Brendan Gleeson and Colin Farrell in THE BANSHEES OF INISHERIN (Courtesy of Searchlight Pictures)

Colm and Pádraic’s split isn’t as dramatic as a heartbreak or betrayal, but it’s just as potent. Colm struggles with ennui and depression, and he believes the solution is abandoning Pádraic for more meaningful pursuits. Seeking new fulfillment seems like a solid path, but Colm executes it poorly. McDonagh explores how and why that is, linking his central pair to a broader conversation about the dimensions and gaps of male friendship. Pádraic and Colm’s genuine care and affection are muddied by their inability to express their complex emotions. They don’t have the necessary language, forcing them to communicate through increasingly outlandish forms of expression.

The Banshees of Inisherin suggests that the emotional disconnect is a community symptom. In this farming village that McDonagh depicts, there are very few incentives for healthy communication. (Pádraic’s closest friend after Colm? His donkey.) Economic necessity and antiquated rules of engagement drive this close-knit community. It also stagnates and stifles it, exacerbating the pain and allowing different forms of abuse to proliferate. Can one escape such an environment? Banshees offers some poignant answers. Some characters can find a path out but must leave everything behind. Others decide they’re so entrenched that it’s better to surrender. The balance of comedy and heavier material bolsters McDonagh’s insight into how communities can uplift and fail their members.

Colin Farrell and Brendan Gleeson in THE BANSHEES OF INISHERIN. (Courtesy of Searchlight Pictures)

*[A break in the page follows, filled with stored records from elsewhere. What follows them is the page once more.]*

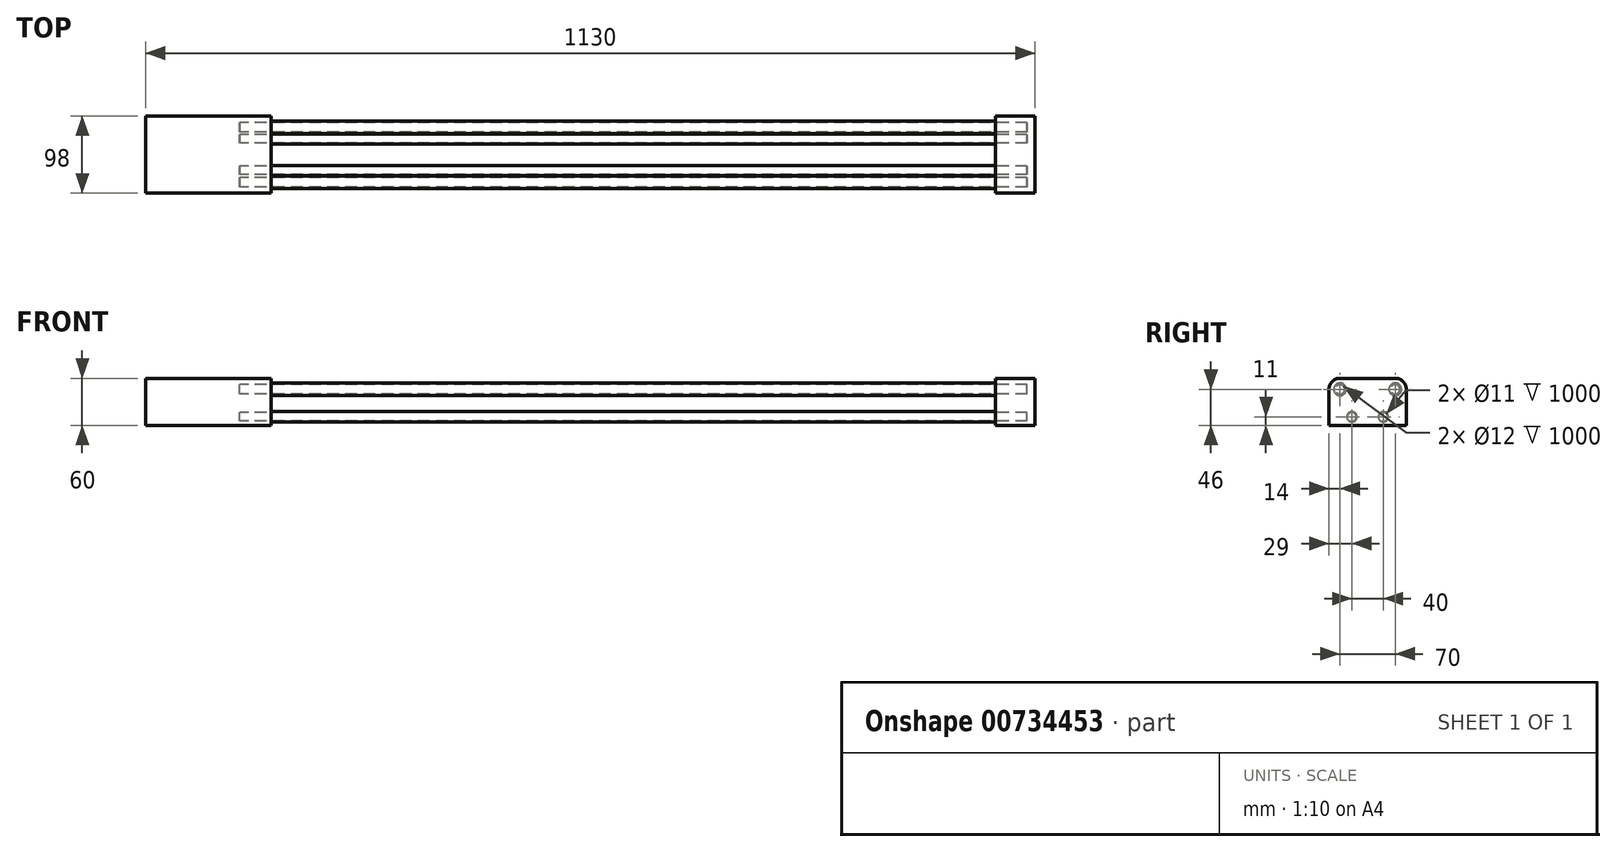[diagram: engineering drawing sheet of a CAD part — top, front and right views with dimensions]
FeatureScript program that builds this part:
annotation { "Feature Type Name" : "Feature", "Feature Type Description" : "" }
export const myFeature = defineFeature(function(context is Context, id is Id, definition is map)
    precondition{}
    {
        {
            var Q0;
            Q0=qCreatedBy(makeId("Right.planeOp"),FACE);
            var sketch = newSketch(context, id + "F0", { "sketchPlane" : qUnion([Q0])});
            skCircle(sketch, "E0", {"center": v(35, 0) * mm, "radius": 8 * mm});
            skCircle(sketch, "E1", {"center": v(-35, 0) * mm, "radius": 8 * mm});
            skCircle(sketch, "E2", {"center": v(-35, 0) * mm, "radius": 6 * mm});
            skCircle(sketch, "E3", {"center": v(35, 0) * mm, "radius": 6 * mm});
            skCircle(sketch, "E4", {"center": v(-20, -35) * mm, "radius": 6.5 * mm});
            skCircle(sketch, "E5", {"center": v(20, -35) * mm, "radius": 6.5 * mm});
            skCircle(sketch, "E6", {"center": v(-20, -35) * mm, "radius": 5.5 * mm});
            skCircle(sketch, "E7", {"center": v(20, -35) * mm, "radius": 5.5 * mm});
            skSolve(sketch);
        }
        {
            var Q0;
            Q0=qSketchRegion(id+"F0",true);
            extrude(context, id + "F1", {"entities" : qUnion([Q0]), "depth" : 500 * mm, "offsetDistance" : 25 * mm, "hasSecondDirection" : true, "secondDirectionOppositeDirection" : true, "secondDirectionDepth" : 500 * mm});
        }
        {
            var Q0;
            Q0=makeQuery(id+"F1.opExtrude","CAP_FACE",FACE,{"disambiguationData":[OSD([sQuery(id+"F0.wireOp",EDGE,"E0"),sQuery(id+"F0.wireOp",EDGE,"E3")])],"isStart":false});
            var sketch = newSketch(context, id + "F2", { "sketchPlane" : qUnion([Q0])});
            skLineSegment(sketch, "E8.bottom", {"start": v(-49, 14) * mm, "end": v(49, 14) * mm});
            skLineSegment(sketch, "E8.top", {"start": v(-49, -46) * mm, "end": v(49, -46) * mm});
            skLineSegment(sketch, "E8.left", {"start": v(-49, 14) * mm, "end": v(-49, -46) * mm});
            skLineSegment(sketch, "E8.right", {"start": v(49, 14) * mm, "end": v(49, -46) * mm});
            skPoint(sketch, "E8.middle", {"position": v(0, -16) * mm});
            skCircle(sketch, "E9.0", {"center": v(-35, 0) * mm, "radius": 8 * mm});
            skCircle(sketch, "E10.0", {"center": v(-20, -35) * mm, "radius": 6.5 * mm});
            skCircle(sketch, "E11.0", {"center": v(20, -35) * mm, "radius": 6.5 * mm});
            skCircle(sketch, "E12.0", {"center": v(35, 0) * mm, "radius": 8 * mm});
            skSolve(sketch);
        }
        {
            var Q0;
            Q0=makeQuery(id+"F2.imprint","IMPRINT",FACE,{"disambiguationData":[TD([[makeQuery(id+"F2.imprint","IMPRINT",EDGE,{"derivedFrom":sQuery(id+"F2.wireOp",EDGE,"E8.bottom")}),-1.0]])]});
            extrude(context, id + "F3", {"entities" : qUnion([Q0]), "oppositeDirection" : true, "depth" : 40 * mm, "offsetDistance" : 25 * mm});
        }
        {
            var Q0;
            Q0=makeQuery(id+"F3.opExtrude","CAP_FACE",FACE,{"disambiguationData":[OSD([sQuery(id+"F2.wireOp",EDGE,"E8.bottom"),sQuery(id+"F2.wireOp",EDGE,"E8.top"),sQuery(id+"F2.wireOp",EDGE,"E8.left"),sQuery(id+"F2.wireOp",EDGE,"E8.right"),sQuery(id+"F2.wireOp",EDGE,"E9.0"),sQuery(id+"F2.wireOp",EDGE,"E10.0"),sQuery(id+"F2.wireOp",EDGE,"E11.0"),sQuery(id+"F2.wireOp",EDGE,"E12.0")])],"isStart":true});
            var sketch = newSketch(context, id + "F4", { "sketchPlane" : qUnion([Q0])});
            skLineSegment(sketch, "E13.0.0", {"start": v(-49, 14) * mm, "end": v(-49, -46) * mm});
            skLineSegment(sketch, "E13.0.1", {"start": v(-49, -46) * mm, "end": v(49, -46) * mm});
            skLineSegment(sketch, "E13.0.2", {"start": v(49, -46) * mm, "end": v(49, 14) * mm});
            skLineSegment(sketch, "E13.0.3", {"start": v(49, 14) * mm, "end": v(-49, 14) * mm});
            skSolve(sketch);
        }
        {
            var Q0;
            Q0=qSketchRegion(id+"F4",true);
            extrude(context, id + "F5", {"entities" : qUnion([Q0]), "operationType" : NewBodyOperationType.ADD, "depth" : 10 * mm, "offsetDistance" : 25 * mm});
        }
        {
            var Q0;
            Q0=makeQuery(id+"F5.boolean.opBoolean","MERGE",EDGE,{"derivedFrom":[makeQuery(id+"F3.opExtrude","SWEPT_EDGE",EDGE,{"disambiguationData":[OSD([sQuery(id+"F2.wireOp",EDGE,"E8.bottom"),sQuery(id+"F2.wireOp",EDGE,"E8.left")])]}),makeQuery(id+"F5.opExtrude","SWEPT_EDGE",EDGE,{"disambiguationData":[OSD([sQuery(id+"F4.wireOp",EDGE,"E13.0.0"),sQuery(id+"F4.wireOp",EDGE,"E13.0.3")])]})]});
            var Q1;
            Q1=makeQuery(id+"F5.boolean.opBoolean","MERGE",EDGE,{"derivedFrom":[makeQuery(id+"F3.opExtrude","SWEPT_EDGE",EDGE,{"disambiguationData":[OSD([sQuery(id+"F2.wireOp",EDGE,"E8.bottom"),sQuery(id+"F2.wireOp",EDGE,"E8.right")])]}),makeQuery(id+"F5.opExtrude","SWEPT_EDGE",EDGE,{"disambiguationData":[OSD([sQuery(id+"F4.wireOp",EDGE,"E13.0.2"),sQuery(id+"F4.wireOp",EDGE,"E13.0.3")])]})]});
            fillet(context, id + "F6", {"entities" : qUnion([Q0, Q1]), "radius" : 14 * mm, "tangentPropagation" : true, "allowEdgeOverflow" : false});
        }
        {
            var Q0;
            Q0=makeQuery(id+"F1.opExtrude","CAP_FACE",FACE,{"disambiguationData":[OSD([sQuery(id+"F0.wireOp",EDGE,"E0"),sQuery(id+"F0.wireOp",EDGE,"E3")])],"isStart":true});
            var sketch = newSketch(context, id + "F7", { "sketchPlane" : qUnion([Q0])});
            skLineSegment(sketch, "E14.0.0", {"start": v(35, 14) * mm, "end": v(-35, 14) * mm});
            skArc(sketch, "E14.0.1", {"start": v(-35, 14) * mm, "mid": v(-44.9, 9.9) * mm, "end": v(-49, 0) * mm});
            skLineSegment(sketch, "E14.0.2", {"start": v(-49, 0) * mm, "end": v(-49, -46) * mm});
            skLineSegment(sketch, "E14.0.3", {"start": v(-49, -46) * mm, "end": v(49, -46) * mm});
            skLineSegment(sketch, "E14.0.4", {"start": v(49, -46) * mm, "end": v(49, 0) * mm});
            skArc(sketch, "E14.0.5", {"start": v(49, 0) * mm, "mid": v(44.9, 9.9) * mm, "end": v(35, 14) * mm});
            skCircle(sketch, "E15.0", {"center": v(-35, 0) * mm, "radius": 8 * mm});
            skCircle(sketch, "E16.0", {"center": v(35, 0) * mm, "radius": 8 * mm});
            skCircle(sketch, "E17.0", {"center": v(20, -35) * mm, "radius": 6.5 * mm});
            skCircle(sketch, "E18.0", {"center": v(-20, -35) * mm, "radius": 6.5 * mm});
            skSolve(sketch);
        }
        {
            var Q0;
            Q0=qSketchRegion(id+"F7",true);
            extrude(context, id + "F8", {"entities" : qUnion([Q0]), "oppositeDirection" : true, "depth" : 40 * mm, "offsetDistance" : 25 * mm});
        }
        {
            var Q0;
            Q0=makeQuery(id+"F8.opExtrude","CAP_FACE",FACE,{"disambiguationData":[OSD([sQuery(id+"F7.wireOp",EDGE,"E14.0.0"),sQuery(id+"F7.wireOp",EDGE,"E14.0.1"),sQuery(id+"F7.wireOp",EDGE,"E14.0.2"),sQuery(id+"F7.wireOp",EDGE,"E14.0.3"),sQuery(id+"F7.wireOp",EDGE,"E14.0.4"),sQuery(id+"F7.wireOp",EDGE,"E14.0.5"),sQuery(id+"F7.wireOp",EDGE,"E15.0"),sQuery(id+"F7.wireOp",EDGE,"E16.0"),sQuery(id+"F7.wireOp",EDGE,"E17.0"),sQuery(id+"F7.wireOp",EDGE,"E18.0")])],"isStart":true});
            var sketch = newSketch(context, id + "F9", { "sketchPlane" : qUnion([Q0])});
            skLineSegment(sketch, "E19.0.0", {"start": v(49, -46) * mm, "end": v(49, 0) * mm});
            skArc(sketch, "E19.0.1", {"start": v(49, 0) * mm, "mid": v(44.9, 9.9) * mm, "end": v(35, 14) * mm});
            skLineSegment(sketch, "E19.0.2", {"start": v(35, 14) * mm, "end": v(-35, 14) * mm});
            skArc(sketch, "E19.0.3", {"start": v(-35, 14) * mm, "mid": v(-44.9, 9.9) * mm, "end": v(-49, 0) * mm});
            skLineSegment(sketch, "E19.0.4", {"start": v(-49, 0) * mm, "end": v(-49, -46) * mm});
            skLineSegment(sketch, "E19.0.5", {"start": v(-49, -46) * mm, "end": v(49, -46) * mm});
            skSolve(sketch);
        }
        {
            var Q0;
            Q0=qSketchRegion(id+"F9",true);
            extrude(context, id + "F10", {"entities" : qUnion([Q0]), "operationType" : NewBodyOperationType.ADD, "depth" : 120 * mm, "offsetDistance" : 25 * mm});
        }
    });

At the center are Colin Farrell and Brendan Gleeson. Instead of “disappearing” into the role, Farrell uses his absorbing screen presence to fully realize the breadth of Pádraic’s emotional distress. Farrell is adept at playing the wide-eyed straight man for laughs but lets through glimmers of melancholy, fear, and anger. Similarly, Gleeson allows tenderness and care to slip through his intentional brusqueness and cruelty, which makes it all the more tragic. Neither actor delivers a false note in their performances, playing off each other with an effortlessly natural feel that is irresistible to watch. Brilliant as they are, Kerry Condon is revelatory as Siobhán, the one person who can see beyond the hills and valleys of their village.

So yes, men would rather cut off their fingers than seek therapy, and The Banshees of Inisherin offers some compelling reasons. Martin McDonagh crafts a tragicomic marvel that explores the extreme lengths we go through not to seek help. His exploration has humor and gravitas, buoyed by the storytelling’s lived-in quality and excellent performances across the board. The film will make you laugh, yes, but it may also push you to rethink your approach to relationships. Perhaps you might find a healthier path that doesn’t require self-dismemberment.

It’s an odd qualifier to be one of the year’s best films, but if it helps saves some fingers, so be it.